Like with hyperglycemic DKA, management of eDKA should begin with fluid resuscitation to replenish volume. Insulin infusion should follow to stop ketosis, and electrolytes should be monitored to avoid hypokalemia, supplementing with K$^+$ as necessary. The major difference in clinical management between euglycemic and hyperglycemic DKA is that dextrose should be added to the initial IV solution to avoid hypoglycemia.

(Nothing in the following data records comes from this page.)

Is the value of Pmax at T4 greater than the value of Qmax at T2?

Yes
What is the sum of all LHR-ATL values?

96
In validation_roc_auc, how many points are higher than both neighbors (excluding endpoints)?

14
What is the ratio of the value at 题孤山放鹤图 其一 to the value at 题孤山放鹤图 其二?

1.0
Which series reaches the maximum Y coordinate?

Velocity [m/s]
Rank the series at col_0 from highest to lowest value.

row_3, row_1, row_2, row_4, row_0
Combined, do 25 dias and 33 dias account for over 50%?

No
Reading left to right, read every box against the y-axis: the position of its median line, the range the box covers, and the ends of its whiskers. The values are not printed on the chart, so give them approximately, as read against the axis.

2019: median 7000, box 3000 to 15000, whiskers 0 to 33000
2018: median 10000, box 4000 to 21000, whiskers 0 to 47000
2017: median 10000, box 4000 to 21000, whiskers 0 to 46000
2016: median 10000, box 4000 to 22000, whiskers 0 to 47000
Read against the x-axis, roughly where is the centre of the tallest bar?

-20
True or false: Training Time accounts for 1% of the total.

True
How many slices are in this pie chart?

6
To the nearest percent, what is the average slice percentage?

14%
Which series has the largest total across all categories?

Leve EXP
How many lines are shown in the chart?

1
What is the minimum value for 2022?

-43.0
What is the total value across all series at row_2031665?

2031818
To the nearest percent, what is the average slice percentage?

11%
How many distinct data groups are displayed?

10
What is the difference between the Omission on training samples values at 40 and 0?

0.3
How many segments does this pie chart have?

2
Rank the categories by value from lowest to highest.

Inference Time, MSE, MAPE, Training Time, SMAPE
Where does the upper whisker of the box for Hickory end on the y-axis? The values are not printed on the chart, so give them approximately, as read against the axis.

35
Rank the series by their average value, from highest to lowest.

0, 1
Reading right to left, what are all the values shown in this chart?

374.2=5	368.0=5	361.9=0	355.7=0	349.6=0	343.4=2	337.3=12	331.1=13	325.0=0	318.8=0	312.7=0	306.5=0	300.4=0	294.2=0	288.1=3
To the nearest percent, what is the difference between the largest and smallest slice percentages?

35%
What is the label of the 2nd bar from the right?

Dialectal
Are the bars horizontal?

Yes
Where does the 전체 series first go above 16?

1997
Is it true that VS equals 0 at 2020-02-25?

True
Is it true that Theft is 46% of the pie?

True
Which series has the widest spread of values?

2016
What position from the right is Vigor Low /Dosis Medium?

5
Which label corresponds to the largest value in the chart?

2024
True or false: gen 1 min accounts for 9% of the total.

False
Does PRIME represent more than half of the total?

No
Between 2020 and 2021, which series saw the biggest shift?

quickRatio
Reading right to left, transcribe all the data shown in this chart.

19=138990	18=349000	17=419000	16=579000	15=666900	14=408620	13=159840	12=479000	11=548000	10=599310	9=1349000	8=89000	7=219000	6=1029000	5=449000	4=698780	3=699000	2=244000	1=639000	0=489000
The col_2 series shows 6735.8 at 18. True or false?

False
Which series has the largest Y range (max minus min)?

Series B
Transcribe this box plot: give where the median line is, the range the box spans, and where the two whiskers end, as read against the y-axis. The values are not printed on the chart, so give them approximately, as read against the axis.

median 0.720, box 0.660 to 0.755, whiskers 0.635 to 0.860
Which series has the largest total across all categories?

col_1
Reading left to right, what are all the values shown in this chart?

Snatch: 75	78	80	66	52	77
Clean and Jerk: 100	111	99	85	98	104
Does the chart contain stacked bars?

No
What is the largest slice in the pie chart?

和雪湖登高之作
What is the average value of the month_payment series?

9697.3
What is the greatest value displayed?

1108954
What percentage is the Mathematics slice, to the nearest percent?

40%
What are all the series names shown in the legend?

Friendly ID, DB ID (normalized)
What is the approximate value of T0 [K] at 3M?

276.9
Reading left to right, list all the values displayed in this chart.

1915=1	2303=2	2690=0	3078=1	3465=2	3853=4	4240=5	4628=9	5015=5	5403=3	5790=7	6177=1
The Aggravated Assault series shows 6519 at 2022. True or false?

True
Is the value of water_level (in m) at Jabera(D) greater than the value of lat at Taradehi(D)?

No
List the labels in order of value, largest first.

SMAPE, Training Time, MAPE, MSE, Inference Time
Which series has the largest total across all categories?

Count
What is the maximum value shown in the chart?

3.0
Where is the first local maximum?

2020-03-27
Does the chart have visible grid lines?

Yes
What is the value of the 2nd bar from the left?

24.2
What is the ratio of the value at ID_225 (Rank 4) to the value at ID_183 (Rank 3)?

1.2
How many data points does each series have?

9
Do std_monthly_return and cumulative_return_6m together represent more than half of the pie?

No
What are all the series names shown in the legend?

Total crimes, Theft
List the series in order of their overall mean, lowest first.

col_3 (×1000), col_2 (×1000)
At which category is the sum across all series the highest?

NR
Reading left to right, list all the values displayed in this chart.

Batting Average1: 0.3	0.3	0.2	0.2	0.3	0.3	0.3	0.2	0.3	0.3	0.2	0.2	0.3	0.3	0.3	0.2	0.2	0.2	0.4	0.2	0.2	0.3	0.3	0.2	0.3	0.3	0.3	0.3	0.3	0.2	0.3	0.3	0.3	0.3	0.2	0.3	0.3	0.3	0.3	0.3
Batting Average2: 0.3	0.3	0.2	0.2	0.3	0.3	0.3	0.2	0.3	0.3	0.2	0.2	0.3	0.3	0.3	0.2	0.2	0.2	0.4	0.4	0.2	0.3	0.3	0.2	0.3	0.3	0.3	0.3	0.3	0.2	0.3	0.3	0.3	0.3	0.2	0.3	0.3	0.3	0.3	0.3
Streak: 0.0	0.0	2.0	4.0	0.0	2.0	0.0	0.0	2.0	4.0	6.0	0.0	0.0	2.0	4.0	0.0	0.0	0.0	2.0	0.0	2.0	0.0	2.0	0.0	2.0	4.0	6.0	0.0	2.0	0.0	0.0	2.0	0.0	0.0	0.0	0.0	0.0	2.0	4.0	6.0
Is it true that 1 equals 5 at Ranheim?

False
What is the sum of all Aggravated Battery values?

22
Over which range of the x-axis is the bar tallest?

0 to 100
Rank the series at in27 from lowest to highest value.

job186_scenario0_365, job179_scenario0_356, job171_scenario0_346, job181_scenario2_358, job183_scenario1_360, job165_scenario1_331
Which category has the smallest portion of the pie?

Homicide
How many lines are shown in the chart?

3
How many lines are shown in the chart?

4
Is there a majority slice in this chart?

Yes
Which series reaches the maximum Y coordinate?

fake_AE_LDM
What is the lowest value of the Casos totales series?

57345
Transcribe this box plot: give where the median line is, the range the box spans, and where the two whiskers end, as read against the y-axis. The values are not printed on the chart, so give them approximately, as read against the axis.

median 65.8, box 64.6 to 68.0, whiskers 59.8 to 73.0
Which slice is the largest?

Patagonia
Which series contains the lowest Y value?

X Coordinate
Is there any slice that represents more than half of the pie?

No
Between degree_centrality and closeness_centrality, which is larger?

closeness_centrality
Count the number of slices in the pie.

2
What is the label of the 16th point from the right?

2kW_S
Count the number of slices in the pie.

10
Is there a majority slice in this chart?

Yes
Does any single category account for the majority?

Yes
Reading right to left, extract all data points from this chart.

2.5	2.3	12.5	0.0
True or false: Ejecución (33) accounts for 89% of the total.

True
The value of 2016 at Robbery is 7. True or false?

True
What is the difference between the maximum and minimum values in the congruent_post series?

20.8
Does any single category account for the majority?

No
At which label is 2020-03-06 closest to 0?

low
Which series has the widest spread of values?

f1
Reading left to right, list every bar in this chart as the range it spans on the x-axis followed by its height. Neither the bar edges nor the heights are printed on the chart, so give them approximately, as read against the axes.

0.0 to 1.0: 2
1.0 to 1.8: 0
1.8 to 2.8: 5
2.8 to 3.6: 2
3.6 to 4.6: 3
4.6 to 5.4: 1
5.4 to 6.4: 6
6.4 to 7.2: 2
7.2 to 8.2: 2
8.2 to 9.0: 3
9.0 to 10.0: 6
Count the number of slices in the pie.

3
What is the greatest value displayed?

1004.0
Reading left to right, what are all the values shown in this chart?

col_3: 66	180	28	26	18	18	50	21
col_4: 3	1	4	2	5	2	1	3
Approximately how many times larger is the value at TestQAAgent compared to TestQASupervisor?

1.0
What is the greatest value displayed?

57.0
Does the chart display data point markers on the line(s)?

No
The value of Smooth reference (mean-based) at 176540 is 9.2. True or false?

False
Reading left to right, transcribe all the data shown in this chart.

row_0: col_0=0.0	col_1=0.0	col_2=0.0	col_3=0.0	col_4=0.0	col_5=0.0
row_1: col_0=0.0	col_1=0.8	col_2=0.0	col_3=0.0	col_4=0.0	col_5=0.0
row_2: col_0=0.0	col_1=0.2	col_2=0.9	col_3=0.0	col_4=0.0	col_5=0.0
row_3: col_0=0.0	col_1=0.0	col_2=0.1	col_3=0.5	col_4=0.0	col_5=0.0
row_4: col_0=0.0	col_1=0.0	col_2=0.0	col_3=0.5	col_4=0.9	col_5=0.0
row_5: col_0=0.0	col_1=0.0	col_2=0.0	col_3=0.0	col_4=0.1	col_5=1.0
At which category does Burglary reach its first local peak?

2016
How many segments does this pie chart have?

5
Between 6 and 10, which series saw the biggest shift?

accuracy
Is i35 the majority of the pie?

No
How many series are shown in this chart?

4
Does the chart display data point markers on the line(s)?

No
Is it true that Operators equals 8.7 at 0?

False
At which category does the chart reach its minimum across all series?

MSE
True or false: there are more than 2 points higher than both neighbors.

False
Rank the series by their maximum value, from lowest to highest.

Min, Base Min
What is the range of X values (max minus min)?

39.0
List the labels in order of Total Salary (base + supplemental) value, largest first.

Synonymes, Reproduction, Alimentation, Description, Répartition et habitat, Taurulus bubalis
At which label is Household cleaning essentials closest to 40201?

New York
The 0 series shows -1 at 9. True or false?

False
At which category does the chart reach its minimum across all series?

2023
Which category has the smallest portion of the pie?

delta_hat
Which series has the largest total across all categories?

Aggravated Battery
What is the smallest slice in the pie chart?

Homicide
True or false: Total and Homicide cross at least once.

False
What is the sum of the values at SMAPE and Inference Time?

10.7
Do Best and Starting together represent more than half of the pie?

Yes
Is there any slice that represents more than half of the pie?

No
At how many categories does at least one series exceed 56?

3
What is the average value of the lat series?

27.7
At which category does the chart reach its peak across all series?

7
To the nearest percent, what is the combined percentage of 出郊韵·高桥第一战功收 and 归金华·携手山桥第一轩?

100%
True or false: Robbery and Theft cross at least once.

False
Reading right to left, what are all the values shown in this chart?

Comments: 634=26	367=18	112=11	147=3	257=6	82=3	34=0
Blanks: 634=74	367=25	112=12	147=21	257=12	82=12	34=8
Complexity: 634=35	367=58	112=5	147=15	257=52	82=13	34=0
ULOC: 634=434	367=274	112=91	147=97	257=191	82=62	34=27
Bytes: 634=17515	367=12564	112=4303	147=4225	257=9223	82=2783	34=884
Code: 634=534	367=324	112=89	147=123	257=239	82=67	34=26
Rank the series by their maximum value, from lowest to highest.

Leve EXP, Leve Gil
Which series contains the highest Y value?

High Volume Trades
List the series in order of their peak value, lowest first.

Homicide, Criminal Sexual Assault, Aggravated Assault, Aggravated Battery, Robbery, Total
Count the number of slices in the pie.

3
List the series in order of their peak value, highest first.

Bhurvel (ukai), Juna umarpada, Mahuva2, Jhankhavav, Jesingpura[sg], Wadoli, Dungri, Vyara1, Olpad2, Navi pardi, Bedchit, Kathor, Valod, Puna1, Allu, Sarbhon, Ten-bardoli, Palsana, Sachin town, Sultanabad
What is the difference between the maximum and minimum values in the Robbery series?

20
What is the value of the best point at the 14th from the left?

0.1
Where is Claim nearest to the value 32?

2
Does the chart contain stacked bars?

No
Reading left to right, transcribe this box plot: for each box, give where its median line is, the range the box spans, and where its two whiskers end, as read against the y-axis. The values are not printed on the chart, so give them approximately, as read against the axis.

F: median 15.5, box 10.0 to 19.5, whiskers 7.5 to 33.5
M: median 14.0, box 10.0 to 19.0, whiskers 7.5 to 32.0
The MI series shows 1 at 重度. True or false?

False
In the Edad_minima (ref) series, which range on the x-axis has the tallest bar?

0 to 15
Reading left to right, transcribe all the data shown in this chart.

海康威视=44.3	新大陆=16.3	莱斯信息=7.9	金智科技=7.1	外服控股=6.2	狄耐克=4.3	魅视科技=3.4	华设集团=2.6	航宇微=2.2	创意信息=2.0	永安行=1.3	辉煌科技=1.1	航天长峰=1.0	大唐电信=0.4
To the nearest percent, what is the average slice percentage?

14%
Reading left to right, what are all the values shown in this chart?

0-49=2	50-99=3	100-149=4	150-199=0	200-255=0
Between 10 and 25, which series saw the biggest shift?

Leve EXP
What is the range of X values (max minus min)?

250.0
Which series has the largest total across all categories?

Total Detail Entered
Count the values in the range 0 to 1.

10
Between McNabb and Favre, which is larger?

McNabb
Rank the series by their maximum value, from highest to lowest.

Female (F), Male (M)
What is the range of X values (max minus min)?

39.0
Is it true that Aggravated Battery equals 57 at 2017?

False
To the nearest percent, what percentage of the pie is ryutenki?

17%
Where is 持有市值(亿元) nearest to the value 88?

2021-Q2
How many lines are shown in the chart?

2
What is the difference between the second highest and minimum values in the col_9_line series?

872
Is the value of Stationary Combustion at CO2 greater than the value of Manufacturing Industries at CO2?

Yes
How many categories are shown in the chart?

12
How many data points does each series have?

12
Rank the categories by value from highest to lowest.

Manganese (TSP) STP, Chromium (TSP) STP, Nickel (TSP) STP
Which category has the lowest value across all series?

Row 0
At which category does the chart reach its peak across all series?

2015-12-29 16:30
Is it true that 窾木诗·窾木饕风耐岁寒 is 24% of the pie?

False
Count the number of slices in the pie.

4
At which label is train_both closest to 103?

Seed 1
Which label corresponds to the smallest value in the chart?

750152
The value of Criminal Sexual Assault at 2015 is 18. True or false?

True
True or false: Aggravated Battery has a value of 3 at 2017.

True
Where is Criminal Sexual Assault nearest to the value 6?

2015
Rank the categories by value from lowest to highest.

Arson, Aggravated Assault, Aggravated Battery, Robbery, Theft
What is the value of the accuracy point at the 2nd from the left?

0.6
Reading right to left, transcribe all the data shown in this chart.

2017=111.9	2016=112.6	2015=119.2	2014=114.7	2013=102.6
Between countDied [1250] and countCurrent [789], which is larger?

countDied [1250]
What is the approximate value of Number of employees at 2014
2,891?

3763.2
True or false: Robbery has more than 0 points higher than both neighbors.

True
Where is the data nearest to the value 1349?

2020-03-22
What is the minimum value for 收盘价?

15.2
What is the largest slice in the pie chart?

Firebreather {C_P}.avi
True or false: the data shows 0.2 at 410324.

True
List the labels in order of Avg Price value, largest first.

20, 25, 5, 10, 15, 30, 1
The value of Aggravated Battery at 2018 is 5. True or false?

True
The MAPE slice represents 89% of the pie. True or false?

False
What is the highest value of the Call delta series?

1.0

Boron 36-8 Monocarboxylate, dicarboxylate, and tricarboxylate handling by the kidney

Boron 36-8 Monocarboxylate, dicarboxylate, and tricarboxylate handling by the kidney

Exercised-induced hypoglycemia in the absence of exogenous insulin or medications

Exercise alters glucose metabolism through the upregulation of GLUT4 transporters in skeletal muscle and processes that, collectively:

  • enhance peripheral insulin sensitivity and
  • reduce circulating plasma glucose.

Under normal physiological conditions, the body responds to increased energetic demand by decreasing insulin secretion while increasing glucagon production. In diabetes, however, these regulatory mechanisms become dysfunctional:

  1. Normal feedback loops fail to appropriately modulate insulin and glucagon levels, and
  2. When exogenous insulin or insulin secretagogues are present, they operate independently of these physiological controls.

This disruption creates a significant risk of exercise-induced acute hypoglycemia. But what might explain exercise-induced hypoglycemia in the absence of exogenous insulin or insulin secretagogues? For example, consider pre-diabetic individuals or those with undiagnosed diabetes.

Several mechanisms may contribute:

  1. First, β-cell dysfunction may result in continued insulin secretion despite exercise-induced increases in peripheral glucose uptake and insulin sensitivity.
  2. Similarly, an impaired glucagon response can limit or delay compensatory glucose production.
  3. Depending on exercise intensity, there is a risk of delayed hypoglycemia if post-exercise nutritional intake fails to adequately replenish muscle and liver glycogen stores.

Consider also the role of catecholamines. While they typically inhibit insulin secretion and promote hepatic glucose production, lipolysis, and ketogenesis, their effects in diabetic conditions can vary:

  • In the presence of low pre-exercise insulin levels, intense exercise-induced catecholamine release may precipitate ketoacidosis.
  • Conversely, the catabolic effects of catecholamines during high-intensity exercise might help prevent acute hypoglycemia. However, this protective effect likely does not eliminate the need for post-exercise carbohydrate replacement, i.e. the risk of delayed hypoglycemia persists.